• _Records provided_:
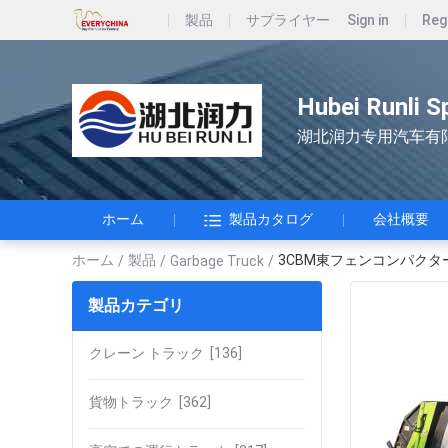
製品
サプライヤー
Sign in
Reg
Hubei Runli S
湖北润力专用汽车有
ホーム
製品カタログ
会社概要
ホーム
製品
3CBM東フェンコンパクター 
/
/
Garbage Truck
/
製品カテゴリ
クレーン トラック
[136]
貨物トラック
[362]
* * *
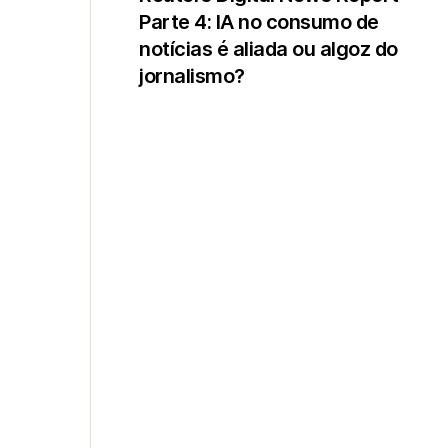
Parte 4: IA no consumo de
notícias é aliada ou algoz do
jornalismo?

• _Task objective_:
Copy out everything from the line containing "Parte 4: IA no consumo de" down to the line containing "jornalismo?", both included, keeping every character and line break unchanged.

• _Task response_:
Parte 4: IA no consumo de
notícias é aliada ou algoz do
jornalismo?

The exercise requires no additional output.